In Paterson, New Jersey, Galleani edited an anarchist journal, La Questione Sociale. Among those drawn to his growing circle were two brothers, Carlo and Mario Buda. Galleani was also a stirring orator. As Carlo Buda put it, “You heard Galleani speak, and you were ready to shoot the first policeman you saw.”

Charged with inciting strikers to violence, Galleani fled New Jersey and ended up in Barre, Vermont. There, he started another journal, Cronaca Sovversiva, the “Chronicle of Subversion”. He praised anarchist assassins such as Gaetano Bresci who killed King Umberto of Italy in 1900; and Leon Czolgosz, who fatally shot President McKinley.

Learn more about Masonic revolutions in America and France.

The Galleanisti

Galleani published a do-it-yourself manual on bomb-making that included a home recipe for nitroglycerin. Galleani didn’t order terrorist acts, he inspired them. His followers called themselves the Galleanisti. In 1916, one of his followers poisoned soup at a reception in Chicago, affecting more than a hundred people. In 1917, Mario Buda dynamited a Milwaukee police station. In 1918, the US government used the new Sedition Act to close Cronaca Sovversiva, and deported Galleani back to Italy.

Photograph showing the damage from the bomb intended for Palmer.
The bombing of Attorney General Palmer’s house by the Galleanisti prompted swift action against anarchists in the US. (Image: Moyabrit/ Pubic domain)

But the Galleanisti didn’t give up. In April 1919, they mailed 36 bombs to congressmen, governors, mayors, police commissioners, and to A. Mitchell Palmer, the US attorney general. Most of the targets had backed anti-sedition and anti-anarchist measures. The bombs came wrapped as gifts from Gimbels Department Store in New York. Most were intercepted before reaching their targets.

In June, the Galleanisti hand-delivered eight bigger bombs. Attorney General Palmer was again a target. He and his family escaped certain death when the bomb exploded prematurely, killing its handler. The attacks doubtless influenced Palmer to launch the so-called Palmer Raids in January 1920. Ten thousand foreign-born radicals were rounded up, and more than 500 deported.

Palmer believed he was battling a massive conspiracy. It was a conspiracy alright, though the Galleanisti probably numbered no more than a few dozen. But a secret society’s impact is almost never based on its numbers. Palmer wasn’t the first to believe he was facing an organized anarchist menace.

The First War on Terror

In 1898, the shocking murder of Habsburg Empress Elisabeth led to an International Conference for the Social Defense against anarchists. The Great Powers declared the first War on Terror. Delegates from 21 countries attended the conference. Russia led the charge, demanding governments enact harsh penalties, including the death penalty for regicide, along with uniform extradition laws, and sharing of information.

First, the delegates had to define what it was that they were fighting. The enemy was identified not as anarchism but “anarchist acts”, those having as their aim “the violent destruction of all social organization”. Continued assassinations and bombings led to a second conference at St. Petersburg in 1904.

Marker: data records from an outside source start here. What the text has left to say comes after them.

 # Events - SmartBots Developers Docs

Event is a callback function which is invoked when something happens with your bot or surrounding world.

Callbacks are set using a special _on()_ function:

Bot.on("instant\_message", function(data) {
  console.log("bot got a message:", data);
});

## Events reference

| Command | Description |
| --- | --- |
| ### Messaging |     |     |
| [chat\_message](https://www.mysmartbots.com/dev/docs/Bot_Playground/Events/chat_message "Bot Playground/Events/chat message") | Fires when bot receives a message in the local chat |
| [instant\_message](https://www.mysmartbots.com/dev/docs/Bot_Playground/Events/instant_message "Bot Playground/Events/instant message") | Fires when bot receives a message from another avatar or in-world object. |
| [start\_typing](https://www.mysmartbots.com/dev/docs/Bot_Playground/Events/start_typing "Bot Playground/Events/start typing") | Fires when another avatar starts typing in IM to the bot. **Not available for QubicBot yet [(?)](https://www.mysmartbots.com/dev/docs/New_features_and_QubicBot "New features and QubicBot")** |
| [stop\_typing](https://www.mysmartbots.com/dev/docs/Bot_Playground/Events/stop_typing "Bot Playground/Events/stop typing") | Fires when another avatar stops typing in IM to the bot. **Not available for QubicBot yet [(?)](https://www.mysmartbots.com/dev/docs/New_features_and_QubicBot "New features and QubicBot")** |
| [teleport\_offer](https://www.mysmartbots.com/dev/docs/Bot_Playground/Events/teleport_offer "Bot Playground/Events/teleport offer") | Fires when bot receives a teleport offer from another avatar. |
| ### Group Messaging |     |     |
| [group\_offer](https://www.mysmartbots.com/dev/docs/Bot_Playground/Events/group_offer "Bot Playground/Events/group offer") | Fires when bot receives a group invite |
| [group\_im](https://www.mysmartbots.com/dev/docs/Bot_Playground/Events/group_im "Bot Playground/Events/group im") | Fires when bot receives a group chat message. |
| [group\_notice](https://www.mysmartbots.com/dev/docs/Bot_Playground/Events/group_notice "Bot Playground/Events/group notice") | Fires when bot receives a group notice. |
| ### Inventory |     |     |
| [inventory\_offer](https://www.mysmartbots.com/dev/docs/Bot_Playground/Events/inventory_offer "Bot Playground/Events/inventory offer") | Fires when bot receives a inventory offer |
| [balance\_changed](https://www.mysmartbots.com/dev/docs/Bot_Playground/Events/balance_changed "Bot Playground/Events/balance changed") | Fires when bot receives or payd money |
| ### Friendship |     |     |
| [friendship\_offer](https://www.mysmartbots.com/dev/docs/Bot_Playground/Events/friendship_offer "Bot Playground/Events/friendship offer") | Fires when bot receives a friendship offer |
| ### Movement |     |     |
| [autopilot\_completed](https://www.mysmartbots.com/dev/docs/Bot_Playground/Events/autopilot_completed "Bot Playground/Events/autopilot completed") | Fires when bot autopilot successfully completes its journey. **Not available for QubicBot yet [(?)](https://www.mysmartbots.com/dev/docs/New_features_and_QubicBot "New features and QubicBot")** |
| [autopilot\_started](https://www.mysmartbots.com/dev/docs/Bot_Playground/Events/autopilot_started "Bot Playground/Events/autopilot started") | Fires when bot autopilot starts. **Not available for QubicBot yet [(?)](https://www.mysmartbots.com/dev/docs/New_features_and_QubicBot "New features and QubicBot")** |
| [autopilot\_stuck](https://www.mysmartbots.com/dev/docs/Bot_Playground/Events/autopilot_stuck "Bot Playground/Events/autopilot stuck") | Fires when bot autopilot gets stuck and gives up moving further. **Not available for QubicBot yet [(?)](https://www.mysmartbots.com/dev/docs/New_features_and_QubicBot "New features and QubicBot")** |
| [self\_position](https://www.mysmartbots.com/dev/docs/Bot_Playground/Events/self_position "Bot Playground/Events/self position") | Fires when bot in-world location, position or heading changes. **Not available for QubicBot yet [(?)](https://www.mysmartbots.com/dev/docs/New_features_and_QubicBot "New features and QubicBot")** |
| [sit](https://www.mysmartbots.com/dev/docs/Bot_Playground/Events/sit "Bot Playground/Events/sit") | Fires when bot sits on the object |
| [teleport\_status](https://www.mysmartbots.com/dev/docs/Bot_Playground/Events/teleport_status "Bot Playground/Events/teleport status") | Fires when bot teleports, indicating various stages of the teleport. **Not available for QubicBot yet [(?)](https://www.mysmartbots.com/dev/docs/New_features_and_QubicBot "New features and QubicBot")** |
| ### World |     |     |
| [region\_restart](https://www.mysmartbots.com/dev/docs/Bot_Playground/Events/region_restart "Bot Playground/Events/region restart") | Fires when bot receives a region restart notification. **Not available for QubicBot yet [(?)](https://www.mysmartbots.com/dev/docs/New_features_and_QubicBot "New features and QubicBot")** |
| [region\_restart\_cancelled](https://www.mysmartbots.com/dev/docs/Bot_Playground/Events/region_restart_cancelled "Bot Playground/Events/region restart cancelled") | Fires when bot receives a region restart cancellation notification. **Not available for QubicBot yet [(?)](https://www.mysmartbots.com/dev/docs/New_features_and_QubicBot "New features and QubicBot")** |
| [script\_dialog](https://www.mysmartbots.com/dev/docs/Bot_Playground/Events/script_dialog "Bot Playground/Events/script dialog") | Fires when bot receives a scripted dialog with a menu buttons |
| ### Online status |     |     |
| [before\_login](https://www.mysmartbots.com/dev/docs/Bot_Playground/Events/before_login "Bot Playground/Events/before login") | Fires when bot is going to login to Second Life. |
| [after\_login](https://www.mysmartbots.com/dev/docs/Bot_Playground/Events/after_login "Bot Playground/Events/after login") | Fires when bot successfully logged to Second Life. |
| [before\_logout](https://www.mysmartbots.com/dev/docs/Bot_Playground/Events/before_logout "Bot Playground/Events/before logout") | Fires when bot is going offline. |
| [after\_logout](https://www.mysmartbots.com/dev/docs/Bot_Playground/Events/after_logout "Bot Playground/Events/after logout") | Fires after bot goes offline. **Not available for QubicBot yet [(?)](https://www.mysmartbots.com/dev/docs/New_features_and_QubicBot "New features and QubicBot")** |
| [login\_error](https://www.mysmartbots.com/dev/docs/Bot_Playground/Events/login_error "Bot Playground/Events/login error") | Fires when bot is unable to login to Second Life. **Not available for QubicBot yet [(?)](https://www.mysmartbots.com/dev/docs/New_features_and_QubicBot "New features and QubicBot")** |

This resulted in a secret protocol signed by different governments, including Russia, Germany, and Austria. It called for offices in each country that would share information with a central anti-anarchist office. This was the first step toward what would eventually become Interpol. There may even have been a secret agreement for the assassination or rendition of wanted terrorists.

Common Questions about Anarchism and Anarchists

Q: Why were anarchists seen as the greatest threat to organized society in the early nineteenth century?

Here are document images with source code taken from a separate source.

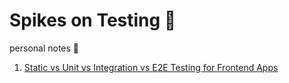 # Spikes on Testing 🧪

personal notes 📓

1. [Static vs Unit vs Integration vs E2E Testing for Frontend Apps](Static_Unit_Integration_E2E.md)
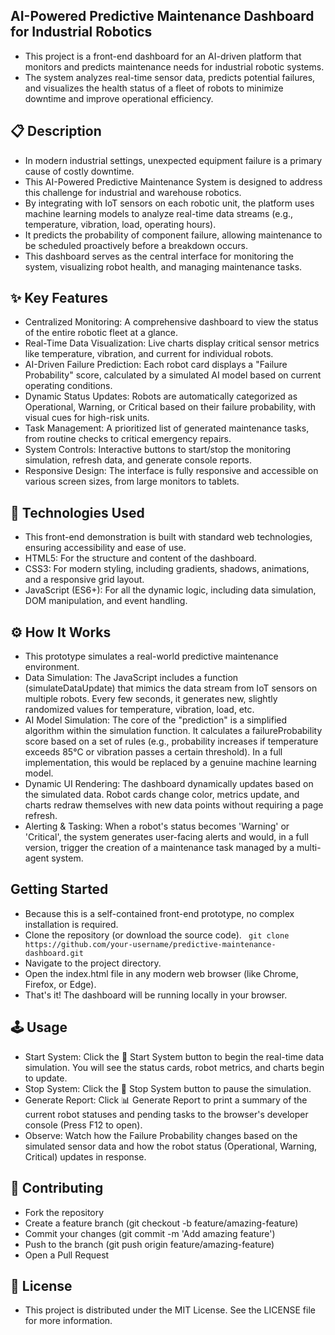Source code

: ## AI-Powered Predictive Maintenance Dashboard for Industrial Robotics
- This project is a front-end dashboard for an AI-driven platform that monitors and predicts maintenance needs for industrial robotic systems. 
- The system analyzes real-time sensor data, predicts potential failures, and visualizes the health status of a fleet of robots to minimize downtime and improve operational efficiency.

## 📋 Description
- In modern industrial settings, unexpected equipment failure is a primary cause of costly downtime.
- This AI-Powered Predictive Maintenance System is designed to address this challenge for industrial and warehouse robotics.
- By integrating with IoT sensors on each robotic unit, the platform uses machine learning models to analyze real-time data streams (e.g., temperature, vibration, load, operating hours).
- It predicts the probability of component failure, allowing maintenance to be scheduled proactively before a breakdown occurs.
- This dashboard serves as the central interface for monitoring the system, visualizing robot health, and managing maintenance tasks.

## ✨ Key Features
- Centralized Monitoring: A comprehensive dashboard to view the status of the entire robotic fleet at a glance.
- Real-Time Data Visualization: Live charts display critical sensor metrics like temperature, vibration, and current for individual robots.
- AI-Driven Failure Prediction: Each robot card displays a "Failure Probability" score, calculated by a simulated AI model based on current operating conditions.
- Dynamic Status Updates: Robots are automatically categorized as Operational, Warning, or Critical based on their failure probability, with visual cues for high-risk units.
- Task Management: A prioritized list of generated maintenance tasks, from routine checks to critical emergency repairs.
- System Controls: Interactive buttons to start/stop the monitoring simulation, refresh data, and generate console reports.
- Responsive Design: The interface is fully responsive and accessible on various screen sizes, from large monitors to tablets.

## 🚀 Technologies Used
- This front-end demonstration is built with standard web technologies, ensuring accessibility and ease of use.
- HTML5: For the structure and content of the dashboard.
- CSS3: For modern styling, including gradients, shadows, animations, and a responsive grid layout.
- JavaScript (ES6+): For all the dynamic logic, including data simulation, DOM manipulation, and event handling.


## ⚙️ How It Works
- This prototype simulates a real-world predictive maintenance environment.
- Data Simulation: The JavaScript includes a function (simulateDataUpdate) that mimics the data stream from IoT sensors on multiple robots. Every few seconds, it generates new, slightly randomized values for temperature, vibration, load, etc.
- AI Model Simulation: The core of the "prediction" is a simplified algorithm within the simulation function. It calculates a failureProbability score based on a set of rules (e.g., probability increases if temperature exceeds 85°C or vibration passes a certain threshold). In a full implementation, this would be replaced by a genuine machine learning model.
- Dynamic UI Rendering: The dashboard dynamically updates based on the simulated data. Robot cards change color, metrics update, and charts redraw themselves with new data points without requiring a page refresh.
- Alerting & Tasking: When a robot's status becomes 'Warning' or 'Critical', the system generates user-facing alerts and would, in a full version, trigger the creation of a maintenance task managed by a multi-agent system.

## Getting Started
- Because this is a self-contained front-end prototype, no complex installation is required.
- Clone the repository (or download the source code).
` git clone https://github.com/your-username/predictive-maintenance-dashboard.git`
- Navigate to the project directory.
- Open the index.html file in any modern web browser (like Chrome, Firefox, or Edge).
- That's it! The dashboard will be running locally in your browser.

## 🕹️ Usage
- Start System: Click the 🚀 Start System button to begin the real-time data simulation. You will see the status cards, robot metrics, and charts begin to update.
- Stop System: Click the 🛑 Stop System button to pause the simulation.
- Generate Report: Click 📊 Generate Report to print a summary of the current robot statuses and pending tasks to the browser's developer console (Press F12 to open).
- Observe: Watch how the Failure Probability changes based on the simulated sensor data and how the robot status (Operational, Warning, Critical) updates in response.

## 🤝 Contributing
- Fork the repository
- Create a feature branch (git checkout -b feature/amazing-feature)
- Commit your changes (git commit -m 'Add amazing feature')
- Push to the branch (git push origin feature/amazing-feature)
- Open a Pull Request

## 📄 License
- This project is distributed under the MIT License. See the LICENSE file for more information.
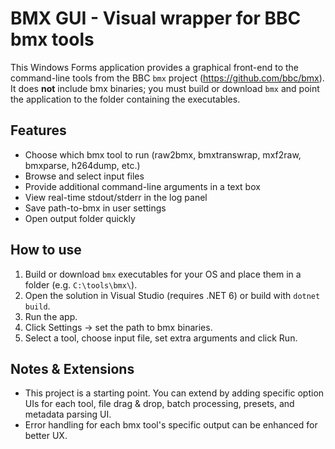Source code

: # BMX GUI - Visual wrapper for BBC bmx tools

This Windows Forms application provides a graphical front-end to the command-line tools
from the BBC `bmx` project (https://github.com/bbc/bmx). It does **not** include bmx binaries;
you must build or download `bmx` and point the application to the folder containing the executables.

## Features
- Choose which bmx tool to run (raw2bmx, bmxtranswrap, mxf2raw, bmxparse, h264dump, etc.)
- Browse and select input files
- Provide additional command-line arguments in a text box
- View real-time stdout/stderr in the log panel
- Save path-to-bmx in user settings
- Open output folder quickly

## How to use
1. Build or download `bmx` executables for your OS and place them in a folder (e.g. `C:\tools\bmx\`).
2. Open the solution in Visual Studio (requires .NET 6) or build with `dotnet build`.
3. Run the app.
4. Click Settings -> set the path to bmx binaries.
5. Select a tool, choose input file, set extra arguments and click Run.

## Notes & Extensions
- This project is a starting point. You can extend by adding specific option UIs for each tool,
  file drag & drop, batch processing, presets, and metadata parsing UI.
- Error handling for each bmx tool's specific output can be enhanced for better UX.


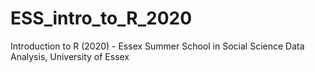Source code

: # ESS_intro_to_R_2020
Introduction to R (2020) - Essex Summer School in Social Science Data Analysis, University of Essex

Anarchists were the greatest threat to organized society because they carried out a string of assassinations and bombings from the 1870s through the early 1920s.

Q: Why did most anarchists believe in violence?

Anarchists believed that the state is an instrument of violence, so it’s okay to use violence against it. Anarchists saw violence as defensive, and a means of revenge.

Q: Who was the most influential anarchist in the early twentieth century?

Luigi Galleani was the most influential anarchist in the early twentieth century. He created an anarchist secret society dedicated to terrorism.